WHAT TO WORK ON.
a. List every dish that the blog post says was served at the lunch with the Korean teachers.
b. Write out everything from "Today was some" down to "paste in it." in the blog post, substituting "canteen" for "cafeteria".

Own only what you can carry with you; know language, know countries, know people. Let your memory be your travel bag. - Alexander Solzhenitsyn
Tuesday, March 02, 2010
Pomp and Circumstance
So, I don't like getting up in the mornings, but here I go - I'll be doing it for a year, minus 7 weeks of vacation and Korean red days. I set my alarm for 6:30, but after a somewhat restless night's sleep, I hit snooze. Then I got moving: coffee, smoothie, shower, dress, pack bag, hit the streets.
It's a long commute - 60-65 minutes door to door. However, there's only one transfer, which makes the whole thing okay. I brought a book but then just listened to music, something I predict will happen a lot.
Today was some sort of introduction/welcoming day, so I didn't do too much. In the first two hours I wrote a letter for a monthly magazine (on our curriculum, which I'm not even sure I understand yet), fine tuned the March lesson plan (ummm, yep, still not sure I have a clue what's going on), began to plan April's (hahahaha - won't it be interesting if this doesn't work out as planned?), and checked Facebook twice. Finally I was taken to lunch by the Korean teachers - which was surprisingly decent, considering it's a school cafeteria meal in Korea. We had rice, spicy mushroom soup, two kinds of kimchi, deep fried calamari, and a bun with red bean paste in it.

Collected data

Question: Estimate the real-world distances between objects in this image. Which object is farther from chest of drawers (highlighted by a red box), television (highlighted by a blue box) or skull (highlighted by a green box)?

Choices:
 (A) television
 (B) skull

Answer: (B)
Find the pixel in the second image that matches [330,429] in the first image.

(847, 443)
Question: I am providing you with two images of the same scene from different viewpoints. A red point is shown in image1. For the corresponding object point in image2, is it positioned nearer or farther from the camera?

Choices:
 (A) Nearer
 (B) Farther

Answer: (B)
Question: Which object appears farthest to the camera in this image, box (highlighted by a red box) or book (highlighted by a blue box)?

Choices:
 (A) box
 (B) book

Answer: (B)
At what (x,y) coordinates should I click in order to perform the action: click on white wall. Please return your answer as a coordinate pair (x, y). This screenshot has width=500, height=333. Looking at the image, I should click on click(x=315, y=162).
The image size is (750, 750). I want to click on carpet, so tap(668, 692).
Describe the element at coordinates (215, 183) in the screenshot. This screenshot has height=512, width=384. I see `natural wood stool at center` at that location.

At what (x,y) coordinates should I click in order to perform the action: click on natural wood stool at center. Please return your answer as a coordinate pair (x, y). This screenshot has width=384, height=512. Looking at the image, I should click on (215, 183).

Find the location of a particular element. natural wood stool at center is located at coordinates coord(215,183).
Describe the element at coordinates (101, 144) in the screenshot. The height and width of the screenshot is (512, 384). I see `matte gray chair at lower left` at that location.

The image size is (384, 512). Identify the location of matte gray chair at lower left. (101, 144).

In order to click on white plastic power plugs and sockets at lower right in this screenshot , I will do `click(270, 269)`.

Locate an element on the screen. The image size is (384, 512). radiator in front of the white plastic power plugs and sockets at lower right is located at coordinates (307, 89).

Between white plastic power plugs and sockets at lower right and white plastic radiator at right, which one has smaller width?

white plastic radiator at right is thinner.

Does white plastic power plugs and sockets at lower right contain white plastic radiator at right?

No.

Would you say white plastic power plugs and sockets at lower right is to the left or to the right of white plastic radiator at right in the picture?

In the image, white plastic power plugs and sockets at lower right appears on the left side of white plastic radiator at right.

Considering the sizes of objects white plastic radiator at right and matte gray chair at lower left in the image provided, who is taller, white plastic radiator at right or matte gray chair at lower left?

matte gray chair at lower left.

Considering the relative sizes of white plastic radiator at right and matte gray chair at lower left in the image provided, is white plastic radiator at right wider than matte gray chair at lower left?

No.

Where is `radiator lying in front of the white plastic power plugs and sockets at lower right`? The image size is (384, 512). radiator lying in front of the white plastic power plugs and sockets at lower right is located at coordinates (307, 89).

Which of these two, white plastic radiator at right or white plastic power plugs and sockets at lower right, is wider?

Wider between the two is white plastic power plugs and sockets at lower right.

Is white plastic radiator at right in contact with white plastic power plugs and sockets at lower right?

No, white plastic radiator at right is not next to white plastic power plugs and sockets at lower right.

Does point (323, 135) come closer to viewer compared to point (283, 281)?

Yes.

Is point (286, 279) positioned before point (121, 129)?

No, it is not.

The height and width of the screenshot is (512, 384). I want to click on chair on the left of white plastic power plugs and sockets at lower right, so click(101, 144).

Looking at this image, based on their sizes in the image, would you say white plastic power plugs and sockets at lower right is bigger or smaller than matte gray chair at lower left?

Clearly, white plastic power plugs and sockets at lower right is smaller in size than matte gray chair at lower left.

ANSWERS.
a.
- Rice
- Spicy mushroom soup
- Two kinds of kimchi
- Deep fried calamari
- A bun with red bean paste in it

b.
Today was some sort of introduction/welcoming day, so I didn't do too much. In the first two hours I wrote a letter for a monthly magazine (on our curriculum, which I'm not even sure I understand yet), fine tuned the March lesson plan (ummm, yep, still not sure I have a clue what's going on), began to plan April's (hahahaha - won't it be interesting if this doesn't work out as planned?), and checked Facebook twice. Finally I was taken to lunch by the Korean teachers - which was surprisingly decent, considering it's a school canteen meal in Korea. We had rice, spicy mushroom soup, two kinds of kimchi, deep fried calamari, and a bun with red bean paste in it.